It is now party conference season and Labour leader Ed Miliband has set out a vision to raise an extra £2.5bn for the NHS through a new mansion tax, a crackdown on tax avoidance and additional taxation on the tobacco industry.
With a general election now looming in 2015, health and social care spending will undoubtedly stay in the political and media spotlight. With this in mind, the campaign to keep channelling NHS money into one particular and crucial area is already building momentum – that of information and technology.
It was fascinating to see politics make a direct appearance at the annual Healthcare Efficiency Through Technology (HETT) conference in London this week. Both Tim Kelsey, the national director for patients and information at NHS England and Kingsley Manning, the chair of the Health and Social Care Information Centre, said that the impending election meant it was now the time to robustly argue the case for technology in healthcare.
Despite a very fair level of investment in NHS IT to date, the last decade had shown a somewhat variable history when it comes to successes and failures, with shortcomings of multi-billion pound investments highly visible in the public eye.
But, as many speakers at HETT emphasised, the prize of continued investment in IT is too great to ignore if the NHS is to seize its chance to reduce some of the 20,000 avoidable deaths in England, deliver safer care, redesign services and save money.
In fact, as much as NHS leaders may welcome Miliband’s proposed £2.5bn budget increase, the question of investment in technology and its power to help the NHS improve care and achieve efficiencies, could be a far greater matter for concern.
So just how can we justify the case for technology? How can we get politicians and public onside before the polling stations open next year?
One prominent chief clinical information officer (CCIO) raised a key point during the keynote session, posing the thought on whether there could be a new process or capability within the NHS to measure the effectiveness of new technologies and fundamentally whether they do allow clinicians to deliver improved outcomes for patients.
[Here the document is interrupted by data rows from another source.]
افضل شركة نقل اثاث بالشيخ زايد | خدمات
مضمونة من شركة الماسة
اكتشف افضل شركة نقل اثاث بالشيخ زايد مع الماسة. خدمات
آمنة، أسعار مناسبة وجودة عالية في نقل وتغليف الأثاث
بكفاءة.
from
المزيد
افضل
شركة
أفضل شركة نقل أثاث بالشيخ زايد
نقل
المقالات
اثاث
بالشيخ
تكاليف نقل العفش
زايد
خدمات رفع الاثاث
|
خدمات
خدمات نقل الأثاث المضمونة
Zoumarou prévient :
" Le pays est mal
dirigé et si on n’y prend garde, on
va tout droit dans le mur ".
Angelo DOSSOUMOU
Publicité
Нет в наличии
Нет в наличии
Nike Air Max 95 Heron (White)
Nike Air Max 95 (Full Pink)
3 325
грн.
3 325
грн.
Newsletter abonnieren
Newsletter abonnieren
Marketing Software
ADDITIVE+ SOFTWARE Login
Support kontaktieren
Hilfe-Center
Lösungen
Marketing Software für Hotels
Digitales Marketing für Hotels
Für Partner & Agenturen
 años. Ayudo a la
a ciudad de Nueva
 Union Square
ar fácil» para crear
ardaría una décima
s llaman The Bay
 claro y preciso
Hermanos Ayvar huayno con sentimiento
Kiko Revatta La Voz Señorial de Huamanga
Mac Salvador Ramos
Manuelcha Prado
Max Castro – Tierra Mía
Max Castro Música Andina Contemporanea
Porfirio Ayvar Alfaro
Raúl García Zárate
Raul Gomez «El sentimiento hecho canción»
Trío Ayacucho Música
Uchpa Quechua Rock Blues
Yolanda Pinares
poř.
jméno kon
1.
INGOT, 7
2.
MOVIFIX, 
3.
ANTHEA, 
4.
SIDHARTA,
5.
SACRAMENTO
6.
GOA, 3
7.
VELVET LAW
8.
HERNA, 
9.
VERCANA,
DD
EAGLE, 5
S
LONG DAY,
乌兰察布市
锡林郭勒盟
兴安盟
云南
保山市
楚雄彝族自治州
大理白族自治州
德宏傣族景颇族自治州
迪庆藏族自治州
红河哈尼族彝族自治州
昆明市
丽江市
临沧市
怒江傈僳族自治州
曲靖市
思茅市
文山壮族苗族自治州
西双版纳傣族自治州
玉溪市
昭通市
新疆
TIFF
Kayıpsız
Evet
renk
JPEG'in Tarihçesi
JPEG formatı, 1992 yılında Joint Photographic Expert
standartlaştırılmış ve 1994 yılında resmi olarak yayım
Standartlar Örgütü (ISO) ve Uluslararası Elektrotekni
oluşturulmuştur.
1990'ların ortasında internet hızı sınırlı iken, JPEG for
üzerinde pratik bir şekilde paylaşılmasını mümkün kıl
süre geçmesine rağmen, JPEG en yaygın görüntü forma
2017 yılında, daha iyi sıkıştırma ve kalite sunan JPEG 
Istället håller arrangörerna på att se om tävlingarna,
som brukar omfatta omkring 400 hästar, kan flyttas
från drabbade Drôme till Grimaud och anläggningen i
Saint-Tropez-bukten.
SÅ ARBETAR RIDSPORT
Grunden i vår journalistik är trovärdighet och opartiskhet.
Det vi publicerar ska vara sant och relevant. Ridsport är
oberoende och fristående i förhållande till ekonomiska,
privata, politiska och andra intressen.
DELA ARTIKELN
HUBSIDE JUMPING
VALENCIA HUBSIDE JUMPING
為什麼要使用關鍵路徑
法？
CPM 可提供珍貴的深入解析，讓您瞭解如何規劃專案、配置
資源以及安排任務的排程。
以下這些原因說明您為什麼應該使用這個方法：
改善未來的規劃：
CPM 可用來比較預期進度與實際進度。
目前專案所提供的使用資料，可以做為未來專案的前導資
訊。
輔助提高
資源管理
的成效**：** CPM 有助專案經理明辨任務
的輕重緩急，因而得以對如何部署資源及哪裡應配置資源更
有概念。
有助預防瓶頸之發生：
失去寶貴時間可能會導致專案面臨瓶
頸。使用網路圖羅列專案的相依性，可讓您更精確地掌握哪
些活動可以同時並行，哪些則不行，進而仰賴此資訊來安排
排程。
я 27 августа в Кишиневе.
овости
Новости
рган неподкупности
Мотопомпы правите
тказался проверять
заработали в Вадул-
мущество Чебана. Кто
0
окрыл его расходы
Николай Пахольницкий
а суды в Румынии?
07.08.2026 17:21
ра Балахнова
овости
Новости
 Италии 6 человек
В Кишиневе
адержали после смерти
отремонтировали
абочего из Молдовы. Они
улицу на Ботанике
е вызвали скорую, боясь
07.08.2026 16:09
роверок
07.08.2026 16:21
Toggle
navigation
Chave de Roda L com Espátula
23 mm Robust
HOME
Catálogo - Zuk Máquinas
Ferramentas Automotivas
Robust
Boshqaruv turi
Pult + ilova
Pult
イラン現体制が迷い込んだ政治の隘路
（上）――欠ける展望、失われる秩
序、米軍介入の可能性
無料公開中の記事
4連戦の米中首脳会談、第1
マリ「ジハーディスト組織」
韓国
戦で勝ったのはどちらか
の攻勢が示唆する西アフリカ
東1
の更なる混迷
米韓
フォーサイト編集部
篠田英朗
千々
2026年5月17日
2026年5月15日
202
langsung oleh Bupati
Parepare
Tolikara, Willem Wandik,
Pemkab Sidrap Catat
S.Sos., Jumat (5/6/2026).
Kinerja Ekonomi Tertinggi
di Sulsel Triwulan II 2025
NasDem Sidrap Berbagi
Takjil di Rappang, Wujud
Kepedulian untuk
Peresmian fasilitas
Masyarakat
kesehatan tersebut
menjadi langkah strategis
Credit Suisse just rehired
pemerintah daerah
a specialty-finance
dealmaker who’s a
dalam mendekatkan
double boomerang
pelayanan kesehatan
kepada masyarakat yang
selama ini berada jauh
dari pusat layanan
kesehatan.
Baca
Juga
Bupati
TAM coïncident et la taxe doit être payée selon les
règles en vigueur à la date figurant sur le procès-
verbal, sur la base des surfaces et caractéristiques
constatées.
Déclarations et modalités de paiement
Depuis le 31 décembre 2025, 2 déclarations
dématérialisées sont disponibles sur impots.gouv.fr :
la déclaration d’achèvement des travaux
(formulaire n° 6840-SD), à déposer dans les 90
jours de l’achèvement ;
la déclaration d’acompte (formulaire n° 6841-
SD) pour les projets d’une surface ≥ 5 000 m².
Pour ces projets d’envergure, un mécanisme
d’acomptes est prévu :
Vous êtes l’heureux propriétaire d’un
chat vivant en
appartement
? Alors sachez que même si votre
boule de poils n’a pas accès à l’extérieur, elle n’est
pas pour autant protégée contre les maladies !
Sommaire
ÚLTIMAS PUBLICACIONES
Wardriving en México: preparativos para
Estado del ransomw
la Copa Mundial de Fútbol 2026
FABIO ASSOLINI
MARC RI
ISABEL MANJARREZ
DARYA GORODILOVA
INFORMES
It was an interesting idea that echoed throughout the day as the need for understanding real outcomes from data and technology was picked up by clinicians, technologists, and NHS leaders alike.
Such a move could prove crucial in demonstrating a return on investment for the taxpayer and the patient. Delivering the promises of technology alone would no longer be enough – there would be a need to demonstrate and prove that care is genuinely improved as a result.
Of course, amid the doom and gloom stories that the media has a tendency to highlight, there are already many good stories to tell about what technology can do and what it is already doing for patients.
Placing the very laudable ideas of what is yet to come around the impact of big data and predictive analytics and to one side, we are already seeing a stream of stories of where innovative technology is having a very real and life-saving impact in the NHS, or at least we can see this within the healthcare technology arena.
More and more stories of what is being achieved must now be told and success must be measured in order to reach ever wider audiences. As we move into the next election, we cannot allow our politicians or the public to think on NHS technology spending as a waste, but as a means to sustain the NHS and improve it for the good of patients. The substance of these stories can then be scrutinised with the rigours of any new system, if and when it emerges, to test that right outcomes are realised.
As Kelsey and Manning pointed out this week – we have an opportunity to make the case for technology. Our window is now. Let the NHS tell the stories of its successes so that more can continue into the future.